• _文書の一部_:
= = =

2014年11月号(第60巻11号)

50歳の新幹線に感謝

関西医科大学 臨床検査医学講座主任教授
髙橋 伯夫

以前に、本コラムでパソコンと人とを比べる話を書きました。メンタルストレス過剰では、仕事が先に進まなくなりうつ病に突入しますが、長期休暇を与えてから復帰させると復調することが多いですが、これがパソコンと同じで、スタックすると強制終了させてリセットすることで回復することを述べました。私事ですが、断り難い講演依頼で新しいテーマを受けると題材作りに苦労します。アイデアがないので、頭の中が真っ白ですから、考えがまとまらず時間が無駄に過ぎるだけです。そんな時には、敢えて気分を変えるためにジョッギングに出たり、テニスやゴルフを楽しんだりして、再び取りかかると、体は疲れているのに意外と考想がスムーズにまとまり、成果がでます。皆さんも経験がおありのことでしょう、実は、今も通勤の京阪電車の中でパソコンを広げてディスプレイに向かっているところです。今日がこのコラム原稿の締め切り日だと、先ほど気づいたものです。私のお気に入りは新幹線で、京都から東京までは2時間余りですので、丁度良い、集中できる時間です。仕事が溜まると新幹線での出張が待ち遠しいほどで、その往復で片付けることができます。平素は、アルコールが入ると仕事をする気にならないのに、不思議と帰りの新幹線内でカートを引いたお嬢さんに好物の宝缶酎ハイを所望し、チビチビやりながらパソコンに向かう時が一番効率よく仕事ができます。これは、ある程度の雑音があって、それが雑念を払ってくれているのか、移動中という、ある意味で開放感があるせいかもしれませんね。アイデアが湧かないのは脳が雑念で占められているからに違いありませんが、この環境は雑念を一過性に隠してくれるのでしょうね。

= = =

• _データ_:
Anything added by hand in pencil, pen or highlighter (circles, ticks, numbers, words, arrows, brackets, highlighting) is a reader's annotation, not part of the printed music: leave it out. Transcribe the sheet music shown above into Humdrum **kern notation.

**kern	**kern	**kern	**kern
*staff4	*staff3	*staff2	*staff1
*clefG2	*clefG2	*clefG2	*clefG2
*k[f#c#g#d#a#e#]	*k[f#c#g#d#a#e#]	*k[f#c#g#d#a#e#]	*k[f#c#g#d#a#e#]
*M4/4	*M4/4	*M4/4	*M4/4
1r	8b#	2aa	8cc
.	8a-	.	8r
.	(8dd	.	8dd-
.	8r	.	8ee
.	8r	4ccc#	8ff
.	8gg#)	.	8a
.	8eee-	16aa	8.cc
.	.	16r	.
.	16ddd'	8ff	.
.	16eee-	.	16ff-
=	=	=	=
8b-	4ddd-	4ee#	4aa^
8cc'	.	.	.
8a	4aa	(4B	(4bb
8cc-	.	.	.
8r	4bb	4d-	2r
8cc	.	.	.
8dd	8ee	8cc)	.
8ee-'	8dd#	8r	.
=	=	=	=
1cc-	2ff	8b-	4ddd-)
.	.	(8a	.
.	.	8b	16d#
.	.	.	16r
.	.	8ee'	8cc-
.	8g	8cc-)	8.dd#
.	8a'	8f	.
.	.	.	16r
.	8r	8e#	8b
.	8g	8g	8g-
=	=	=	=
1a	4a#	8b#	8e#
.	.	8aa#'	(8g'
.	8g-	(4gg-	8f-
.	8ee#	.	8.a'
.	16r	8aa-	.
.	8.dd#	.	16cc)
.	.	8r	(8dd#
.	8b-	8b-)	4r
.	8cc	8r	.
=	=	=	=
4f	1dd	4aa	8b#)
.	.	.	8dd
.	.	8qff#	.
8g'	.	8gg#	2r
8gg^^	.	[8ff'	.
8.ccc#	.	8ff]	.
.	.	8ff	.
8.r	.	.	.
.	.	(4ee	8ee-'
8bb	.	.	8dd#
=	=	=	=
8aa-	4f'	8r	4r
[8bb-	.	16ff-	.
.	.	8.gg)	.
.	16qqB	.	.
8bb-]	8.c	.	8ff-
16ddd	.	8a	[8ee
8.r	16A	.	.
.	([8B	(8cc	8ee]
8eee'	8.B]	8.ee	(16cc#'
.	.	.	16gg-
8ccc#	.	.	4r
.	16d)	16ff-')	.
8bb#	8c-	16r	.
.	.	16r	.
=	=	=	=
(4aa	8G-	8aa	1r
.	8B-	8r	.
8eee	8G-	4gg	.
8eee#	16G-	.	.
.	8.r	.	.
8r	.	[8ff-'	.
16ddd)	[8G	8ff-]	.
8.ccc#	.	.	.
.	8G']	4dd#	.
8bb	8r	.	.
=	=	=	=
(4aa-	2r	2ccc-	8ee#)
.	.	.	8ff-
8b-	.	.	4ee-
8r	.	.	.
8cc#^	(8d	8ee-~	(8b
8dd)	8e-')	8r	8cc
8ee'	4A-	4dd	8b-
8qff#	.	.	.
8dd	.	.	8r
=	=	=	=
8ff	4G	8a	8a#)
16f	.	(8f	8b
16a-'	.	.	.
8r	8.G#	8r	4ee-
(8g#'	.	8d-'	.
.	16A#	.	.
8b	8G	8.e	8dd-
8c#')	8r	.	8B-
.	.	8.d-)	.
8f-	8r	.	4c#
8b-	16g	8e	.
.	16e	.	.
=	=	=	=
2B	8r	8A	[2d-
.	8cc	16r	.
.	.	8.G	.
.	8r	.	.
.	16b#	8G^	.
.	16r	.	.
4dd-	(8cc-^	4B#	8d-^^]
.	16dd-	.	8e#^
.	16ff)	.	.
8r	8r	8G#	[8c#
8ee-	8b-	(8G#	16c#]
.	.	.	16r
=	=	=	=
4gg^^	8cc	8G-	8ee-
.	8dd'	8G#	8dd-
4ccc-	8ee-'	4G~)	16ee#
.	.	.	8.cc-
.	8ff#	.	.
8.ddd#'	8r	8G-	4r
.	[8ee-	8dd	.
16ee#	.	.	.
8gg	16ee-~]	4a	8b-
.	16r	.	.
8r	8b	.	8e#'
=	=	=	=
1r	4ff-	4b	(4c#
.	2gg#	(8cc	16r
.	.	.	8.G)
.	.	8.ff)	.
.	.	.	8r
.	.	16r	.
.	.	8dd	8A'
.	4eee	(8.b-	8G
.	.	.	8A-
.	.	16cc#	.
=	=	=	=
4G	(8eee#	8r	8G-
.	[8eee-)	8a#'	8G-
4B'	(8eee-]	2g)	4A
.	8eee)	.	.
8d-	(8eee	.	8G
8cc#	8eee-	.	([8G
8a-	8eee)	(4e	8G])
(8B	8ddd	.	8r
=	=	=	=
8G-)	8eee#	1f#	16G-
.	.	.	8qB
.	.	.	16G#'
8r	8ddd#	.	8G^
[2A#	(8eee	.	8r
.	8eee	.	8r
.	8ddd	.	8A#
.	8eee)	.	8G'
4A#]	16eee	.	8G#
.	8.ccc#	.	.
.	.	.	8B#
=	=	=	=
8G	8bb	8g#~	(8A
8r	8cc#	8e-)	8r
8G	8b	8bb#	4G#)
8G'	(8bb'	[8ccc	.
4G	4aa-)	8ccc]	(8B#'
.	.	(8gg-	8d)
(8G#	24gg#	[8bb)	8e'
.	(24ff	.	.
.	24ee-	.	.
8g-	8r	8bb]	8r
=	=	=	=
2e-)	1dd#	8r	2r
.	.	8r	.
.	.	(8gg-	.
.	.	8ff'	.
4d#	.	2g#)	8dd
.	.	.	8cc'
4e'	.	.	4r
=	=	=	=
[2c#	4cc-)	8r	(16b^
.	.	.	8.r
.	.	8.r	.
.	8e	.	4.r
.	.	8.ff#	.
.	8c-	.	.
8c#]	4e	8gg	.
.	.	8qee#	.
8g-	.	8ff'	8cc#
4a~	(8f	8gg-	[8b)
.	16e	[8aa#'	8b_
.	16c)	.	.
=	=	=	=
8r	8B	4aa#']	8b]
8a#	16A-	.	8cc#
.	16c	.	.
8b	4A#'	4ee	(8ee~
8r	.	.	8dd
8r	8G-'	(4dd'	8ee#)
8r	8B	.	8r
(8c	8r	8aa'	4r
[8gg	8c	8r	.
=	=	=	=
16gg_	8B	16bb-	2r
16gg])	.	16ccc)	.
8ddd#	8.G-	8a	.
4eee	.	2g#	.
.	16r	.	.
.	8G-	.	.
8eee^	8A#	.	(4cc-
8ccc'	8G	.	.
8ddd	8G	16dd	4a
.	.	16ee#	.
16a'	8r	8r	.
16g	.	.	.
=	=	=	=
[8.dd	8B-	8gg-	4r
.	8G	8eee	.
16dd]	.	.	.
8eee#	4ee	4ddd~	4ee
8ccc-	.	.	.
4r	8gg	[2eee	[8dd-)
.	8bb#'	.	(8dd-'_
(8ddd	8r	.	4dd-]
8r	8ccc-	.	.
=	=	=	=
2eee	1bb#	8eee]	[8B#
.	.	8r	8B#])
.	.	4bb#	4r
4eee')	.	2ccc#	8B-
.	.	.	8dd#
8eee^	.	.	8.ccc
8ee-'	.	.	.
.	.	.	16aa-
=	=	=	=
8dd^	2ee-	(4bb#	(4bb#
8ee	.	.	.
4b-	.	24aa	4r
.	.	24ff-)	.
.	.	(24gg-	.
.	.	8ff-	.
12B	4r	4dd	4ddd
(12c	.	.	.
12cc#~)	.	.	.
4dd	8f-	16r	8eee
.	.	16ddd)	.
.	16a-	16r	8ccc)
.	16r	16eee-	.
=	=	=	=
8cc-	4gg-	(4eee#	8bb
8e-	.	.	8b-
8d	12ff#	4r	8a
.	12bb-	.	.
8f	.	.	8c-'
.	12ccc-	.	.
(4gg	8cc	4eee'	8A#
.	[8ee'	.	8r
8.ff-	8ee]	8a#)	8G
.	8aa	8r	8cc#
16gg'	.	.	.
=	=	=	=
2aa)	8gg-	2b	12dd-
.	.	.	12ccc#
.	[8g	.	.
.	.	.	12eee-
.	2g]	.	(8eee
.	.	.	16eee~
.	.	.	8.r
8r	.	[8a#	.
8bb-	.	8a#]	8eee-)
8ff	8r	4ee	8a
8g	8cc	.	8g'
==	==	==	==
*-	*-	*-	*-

= = =

• _課題の指示_:
文書の一部で、帰りの新幹線の車内だと最も効率よく仕事ができる理由として、筆者が考えていることを1～3文で説明せよ。

• _記述回答_:
筆者は、ある程度の雑音が雑念を払ってくれるからか、移動中という一種の開放感があるせいかもしれないと考えている。アイデアが湧かないのは脳が雑念で占められているからであり、この環境がその雑念を一時的に隠してくれるのだろうと述べている。